The scarcity of data in the extremes makes the optimal solution of this problem of particular importance.
The optimal predictors of such events can be explicitly characterized in just a few cases and it is of fundamental practical and theoretical interest to develop optimal estimators over large classes of models and predictors.
In this work, the focus is on the case where $(Y,X)$ have a multivariate regularly varying distribution and one seeks an optimal predictor expressed as a positive homogeneous function $h(X)$ of the covariates.
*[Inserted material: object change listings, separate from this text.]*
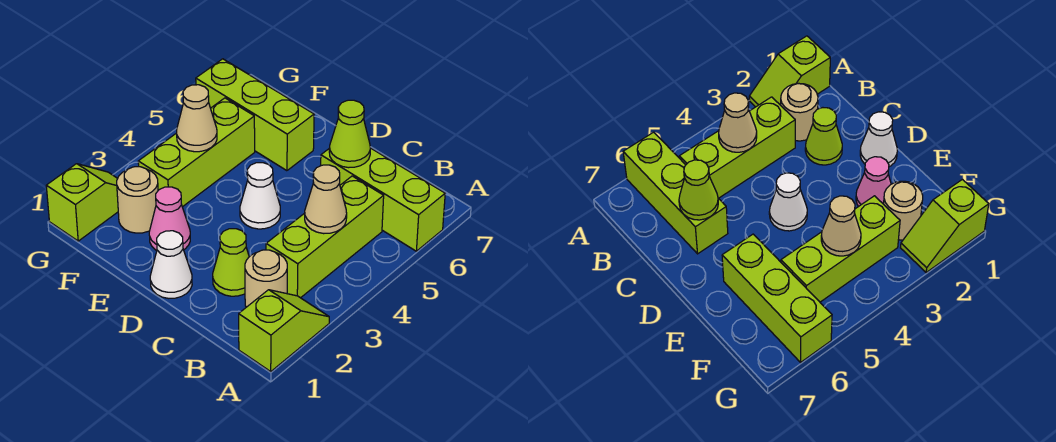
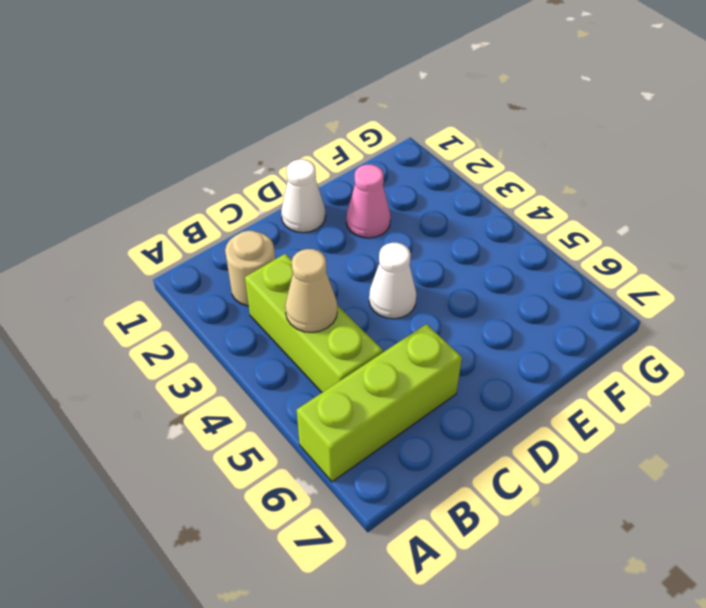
none -> lime 1x2 slope [239,290,329,371]
none -> lime 1x1 cone [213,229,249,296]
none -> lime 1x3 brick [196,59,314,171]

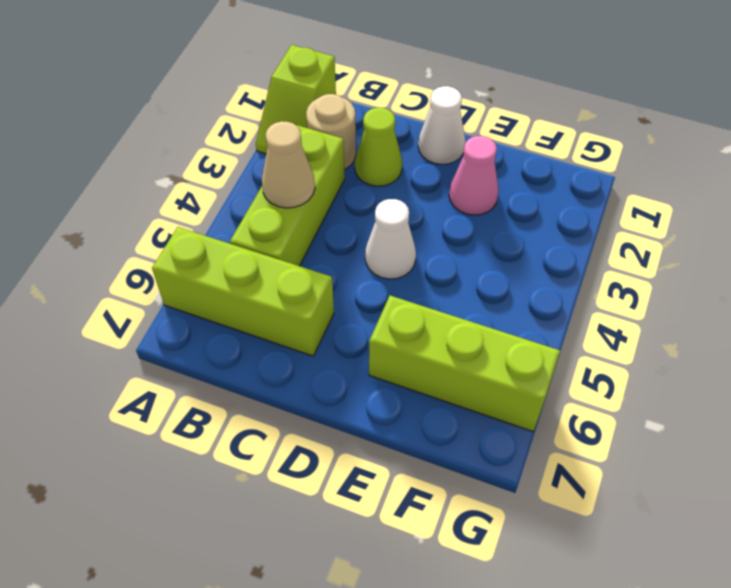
none -> tan 1x1 round brick [117,167,158,233]
none -> lime 1x3 brick [138,98,255,207]
none -> lime 1x2 slope [46,164,118,241]

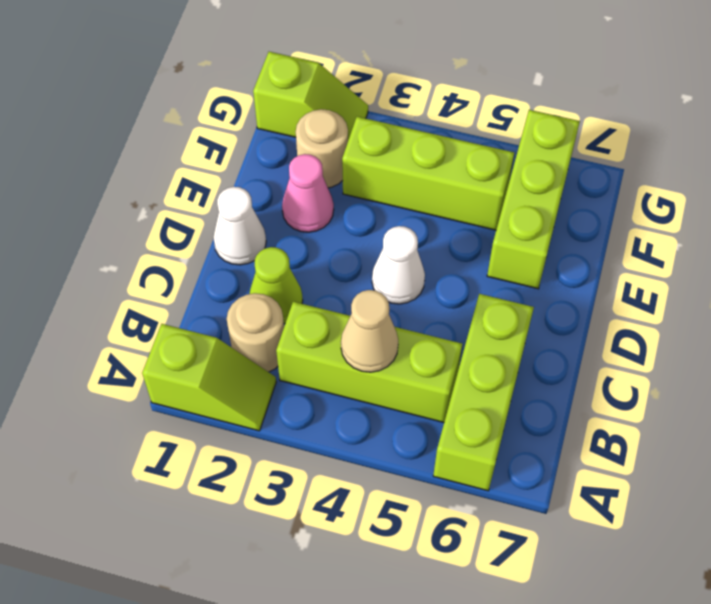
none -> lime 1x1 cone [329,100,370,168]
none -> tan 1x1 cone [177,85,217,152]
The asymptotic prediction precision in this setting coincides with the tail-dependence coefficient $\lambda(Y,h(X))$ and it can be expressed as an integral functional of the associated angular measure of $(Y,X)$.
Thus, finding asymptotically optimal homogeneous predictors amounts to solving a variational problem.
We obtain a general solution to this problem, which is expressed in terms of a non-extreme conditional quantile of a tilted distribution derived from the angular measure.
This leads to a general inference methodology for the optimal predictors in the peaks-over-threshold framework form extreme value theory.
We establish the universal consistency for these estimators over large classes of angular measures.
A general-purpose implementation of the resulting inference procedure is shown to work remarkably well against optimal oracle estimators, as well as in the challenging problem of extreme solar flare prediction.